Arthur Wood

Personal information
- Full name: Arthur John Wood
- Born: 7 February 1892 Derby, England
- Died: 1 March 1951 (aged 59) Norwood, England
- Batting: Right-handed
- Bowling: Right-arm medium-fast

Domestic team information
- 1911–1912: Derbyshire
- FC debut: 29 July 1911 Derbyshire v Leicestershire
- Last FC: 25 July 1912 Derbyshire v Leicestershire

Career statistics
| Competition | First-class |
| Matches | 13 |
| Runs scored | 264 |
| Batting average | 14.66 |
| 100s/50s | 0/2 |
| Top score | 52 |
| Balls bowled | 72 |
| Wickets | 0 |
| Bowling average | – |
| 5 wickets in innings | – |
| 10 wickets in match | – |
| Best bowling | – |
| Catches/stumpings | 5/– |
- Source: CricketArchive, November 2012

= Arthur Wood (cricketer, born 1892) =

English cricketer

Arthur John Wood (7 February 1892 - 1 March 1951) was an English cricketer who played for Derbyshire between 1911 and 1912.

==Personal life and career==
Wood was born in Derby and was educated at Denstone College, playing for the old boys team in later years.
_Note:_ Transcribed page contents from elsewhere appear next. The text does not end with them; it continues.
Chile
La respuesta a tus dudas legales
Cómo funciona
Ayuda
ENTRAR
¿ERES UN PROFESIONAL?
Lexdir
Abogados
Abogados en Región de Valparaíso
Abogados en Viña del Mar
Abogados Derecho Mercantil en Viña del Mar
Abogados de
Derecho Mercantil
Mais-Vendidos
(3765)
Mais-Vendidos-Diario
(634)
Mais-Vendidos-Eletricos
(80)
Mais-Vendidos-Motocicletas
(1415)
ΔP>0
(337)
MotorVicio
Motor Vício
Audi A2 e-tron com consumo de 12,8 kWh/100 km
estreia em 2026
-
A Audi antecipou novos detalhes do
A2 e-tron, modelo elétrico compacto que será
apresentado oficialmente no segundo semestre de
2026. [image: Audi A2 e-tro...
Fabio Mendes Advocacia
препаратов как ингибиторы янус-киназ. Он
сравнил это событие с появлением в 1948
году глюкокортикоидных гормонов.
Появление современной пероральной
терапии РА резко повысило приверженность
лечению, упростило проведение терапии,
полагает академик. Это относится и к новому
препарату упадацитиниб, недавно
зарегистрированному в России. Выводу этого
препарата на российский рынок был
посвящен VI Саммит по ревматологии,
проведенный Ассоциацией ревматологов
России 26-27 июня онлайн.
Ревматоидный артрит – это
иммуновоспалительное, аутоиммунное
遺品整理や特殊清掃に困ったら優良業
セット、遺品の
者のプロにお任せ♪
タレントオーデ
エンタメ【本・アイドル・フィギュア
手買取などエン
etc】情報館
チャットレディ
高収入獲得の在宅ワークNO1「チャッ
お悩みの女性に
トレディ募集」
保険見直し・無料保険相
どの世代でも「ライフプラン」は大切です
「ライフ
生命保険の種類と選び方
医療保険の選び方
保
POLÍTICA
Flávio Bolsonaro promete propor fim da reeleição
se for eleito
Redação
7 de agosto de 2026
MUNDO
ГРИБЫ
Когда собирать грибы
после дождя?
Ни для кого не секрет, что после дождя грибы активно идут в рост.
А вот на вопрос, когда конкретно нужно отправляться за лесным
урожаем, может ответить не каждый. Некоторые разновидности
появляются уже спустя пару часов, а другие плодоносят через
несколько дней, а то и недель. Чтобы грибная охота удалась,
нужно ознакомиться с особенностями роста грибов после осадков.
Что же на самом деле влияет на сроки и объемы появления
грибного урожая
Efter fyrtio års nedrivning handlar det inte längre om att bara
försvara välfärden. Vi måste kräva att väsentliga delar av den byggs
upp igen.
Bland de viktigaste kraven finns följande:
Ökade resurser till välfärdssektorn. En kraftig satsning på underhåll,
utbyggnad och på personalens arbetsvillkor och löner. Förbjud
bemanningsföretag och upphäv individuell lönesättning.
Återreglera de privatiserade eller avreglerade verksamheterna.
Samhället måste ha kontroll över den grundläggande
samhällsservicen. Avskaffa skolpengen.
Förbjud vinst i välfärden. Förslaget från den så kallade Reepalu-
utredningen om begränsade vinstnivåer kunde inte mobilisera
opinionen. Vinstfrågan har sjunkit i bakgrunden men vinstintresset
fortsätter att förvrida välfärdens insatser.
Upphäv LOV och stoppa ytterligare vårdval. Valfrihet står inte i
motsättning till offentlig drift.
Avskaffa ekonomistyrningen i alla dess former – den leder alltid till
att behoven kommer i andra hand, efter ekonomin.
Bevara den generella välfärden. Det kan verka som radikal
He debuted for Derbyshire against Leicestershire in July 1911 when he made 51 in his first innings. He played five games that season in the County Championship and made his second half-century and his highest total of 52 against Nottinghamshire.

In 1912 he played a full season of matches, but only achieved a top score of 25. Wood was a right-handed batsman and played 19 innings in 13 first-class matches with an average of 14.66 and a top score of 52. He was a right-arm medium-fast bowler but took no wickets in the twelve overs he bowled.

Wood died in Norwood, Surrey at the age of 59.